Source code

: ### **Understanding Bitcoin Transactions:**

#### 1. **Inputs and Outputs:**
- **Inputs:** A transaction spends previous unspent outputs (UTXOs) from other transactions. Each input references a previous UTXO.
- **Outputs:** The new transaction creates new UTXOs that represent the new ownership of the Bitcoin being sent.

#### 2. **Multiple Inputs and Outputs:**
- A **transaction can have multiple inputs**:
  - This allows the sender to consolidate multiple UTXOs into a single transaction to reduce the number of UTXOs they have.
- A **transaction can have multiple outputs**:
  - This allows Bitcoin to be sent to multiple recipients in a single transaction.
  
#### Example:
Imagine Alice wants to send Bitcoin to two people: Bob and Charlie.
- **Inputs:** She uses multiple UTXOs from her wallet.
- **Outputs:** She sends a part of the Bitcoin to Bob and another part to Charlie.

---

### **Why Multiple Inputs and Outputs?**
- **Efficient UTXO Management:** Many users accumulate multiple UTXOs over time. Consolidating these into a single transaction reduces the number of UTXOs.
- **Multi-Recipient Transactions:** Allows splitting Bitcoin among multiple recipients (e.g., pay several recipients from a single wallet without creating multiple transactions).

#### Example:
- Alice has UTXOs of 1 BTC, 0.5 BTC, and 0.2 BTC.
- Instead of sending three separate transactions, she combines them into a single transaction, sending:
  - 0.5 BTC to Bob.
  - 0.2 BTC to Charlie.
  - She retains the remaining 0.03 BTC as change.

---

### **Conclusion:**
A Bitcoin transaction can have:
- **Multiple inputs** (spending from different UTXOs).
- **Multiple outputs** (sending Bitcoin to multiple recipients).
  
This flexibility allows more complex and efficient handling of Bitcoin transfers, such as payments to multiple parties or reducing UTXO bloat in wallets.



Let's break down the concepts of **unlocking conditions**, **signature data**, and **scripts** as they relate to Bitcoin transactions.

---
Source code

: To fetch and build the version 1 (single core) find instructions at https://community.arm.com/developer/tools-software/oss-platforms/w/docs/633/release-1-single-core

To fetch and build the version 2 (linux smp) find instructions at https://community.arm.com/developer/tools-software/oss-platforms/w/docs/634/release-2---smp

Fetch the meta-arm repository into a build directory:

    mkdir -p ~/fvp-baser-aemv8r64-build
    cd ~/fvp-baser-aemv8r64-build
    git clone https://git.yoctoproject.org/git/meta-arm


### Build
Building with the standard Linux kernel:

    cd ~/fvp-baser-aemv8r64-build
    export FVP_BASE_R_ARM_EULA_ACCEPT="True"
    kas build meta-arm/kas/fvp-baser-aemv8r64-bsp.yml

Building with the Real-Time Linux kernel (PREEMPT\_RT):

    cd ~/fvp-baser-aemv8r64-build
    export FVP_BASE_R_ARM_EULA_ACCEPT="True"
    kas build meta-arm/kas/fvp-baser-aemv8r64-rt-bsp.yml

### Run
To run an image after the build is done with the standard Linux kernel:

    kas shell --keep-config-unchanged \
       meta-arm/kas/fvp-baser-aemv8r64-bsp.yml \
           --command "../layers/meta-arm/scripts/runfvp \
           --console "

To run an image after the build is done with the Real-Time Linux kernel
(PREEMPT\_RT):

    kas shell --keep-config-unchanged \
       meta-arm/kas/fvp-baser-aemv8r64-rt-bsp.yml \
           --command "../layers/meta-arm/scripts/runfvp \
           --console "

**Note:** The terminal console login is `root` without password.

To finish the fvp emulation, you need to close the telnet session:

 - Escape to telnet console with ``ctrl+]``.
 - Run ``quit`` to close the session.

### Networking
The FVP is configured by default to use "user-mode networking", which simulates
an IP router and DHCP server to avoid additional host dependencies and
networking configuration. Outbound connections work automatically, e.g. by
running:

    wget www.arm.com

+++++

Reproduce every entry above verbatim, preserving all lines and formatting.

Source code

: ### **Understanding Bitcoin Transactions:**

#### 1. **Inputs and Outputs:**
- **Inputs:** A transaction spends previous unspent outputs (UTXOs) from other transactions. Each input references a previous UTXO.
- **Outputs:** The new transaction creates new UTXOs that represent the new ownership of the Bitcoin being sent.

#### 2. **Multiple Inputs and Outputs:**
- A **transaction can have multiple inputs**:
  - This allows the sender to consolidate multiple UTXOs into a single transaction to reduce the number of UTXOs they have.
- A **transaction can have multiple outputs**:
  - This allows Bitcoin to be sent to multiple recipients in a single transaction.
  
#### Example:
Imagine Alice wants to send Bitcoin to two people: Bob and Charlie.
- **Inputs:** She uses multiple UTXOs from her wallet.
- **Outputs:** She sends a part of the Bitcoin to Bob and another part to Charlie.

---

### **Why Multiple Inputs and Outputs?**
- **Efficient UTXO Management:** Many users accumulate multiple UTXOs over time. Consolidating these into a single transaction reduces the number of UTXOs.
- **Multi-Recipient Transactions:** Allows splitting Bitcoin among multiple recipients (e.g., pay several recipients from a single wallet without creating multiple transactions).

#### Example:
- Alice has UTXOs of 1 BTC, 0.5 BTC, and 0.2 BTC.
- Instead of sending three separate transactions, she combines them into a single transaction, sending:
  - 0.5 BTC to Bob.
  - 0.2 BTC to Charlie.
  - She retains the remaining 0.03 BTC as change.

---

### **Conclusion:**
A Bitcoin transaction can have:
- **Multiple inputs** (spending from different UTXOs).
- **Multiple outputs** (sending Bitcoin to multiple recipients).
  
This flexibility allows more complex and efficient handling of Bitcoin transfers, such as payments to multiple parties or reducing UTXO bloat in wallets.



Let's break down the concepts of **unlocking conditions**, **signature data**, and **scripts** as they relate to Bitcoin transactions.

---
Source code

: To fetch and build the version 1 (single core) find instructions at https://community.arm.com/developer/tools-software/oss-platforms/w/docs/633/release-1-single-core

To fetch and build the version 2 (linux smp) find instructions at https://community.arm.com/developer/tools-software/oss-platforms/w/docs/634/release-2---smp

Fetch the meta-arm repository into a build directory:

    mkdir -p ~/fvp-baser-aemv8r64-build
    cd ~/fvp-baser-aemv8r64-build
    git clone https://git.yoctoproject.org/git/meta-arm


### Build
Building with the standard Linux kernel:

    cd ~/fvp-baser-aemv8r64-build
    export FVP_BASE_R_ARM_EULA_ACCEPT="True"
    kas build meta-arm/kas/fvp-baser-aemv8r64-bsp.yml

Building with the Real-Time Linux kernel (PREEMPT\_RT):

    cd ~/fvp-baser-aemv8r64-build
    export FVP_BASE_R_ARM_EULA_ACCEPT="True"
    kas build meta-arm/kas/fvp-baser-aemv8r64-rt-bsp.yml

### Run
To run an image after the build is done with the standard Linux kernel:

    kas shell --keep-config-unchanged \
       meta-arm/kas/fvp-baser-aemv8r64-bsp.yml \
           --command "../layers/meta-arm/scripts/runfvp \
           --console "

To run an image after the build is done with the Real-Time Linux kernel
(PREEMPT\_RT):

    kas shell --keep-config-unchanged \
       meta-arm/kas/fvp-baser-aemv8r64-rt-bsp.yml \
           --command "../layers/meta-arm/scripts/runfvp \
           --console "

**Note:** The terminal console login is `root` without password.

To finish the fvp emulation, you need to close the telnet session:

 - Escape to telnet console with ``ctrl+]``.
 - Run ``quit`` to close the session.

### Networking
The FVP is configured by default to use "user-mode networking", which simulates
an IP router and DHCP server to avoid additional host dependencies and
networking configuration. Outbound connections work automatically, e.g. by
running:

    wget www.arm.com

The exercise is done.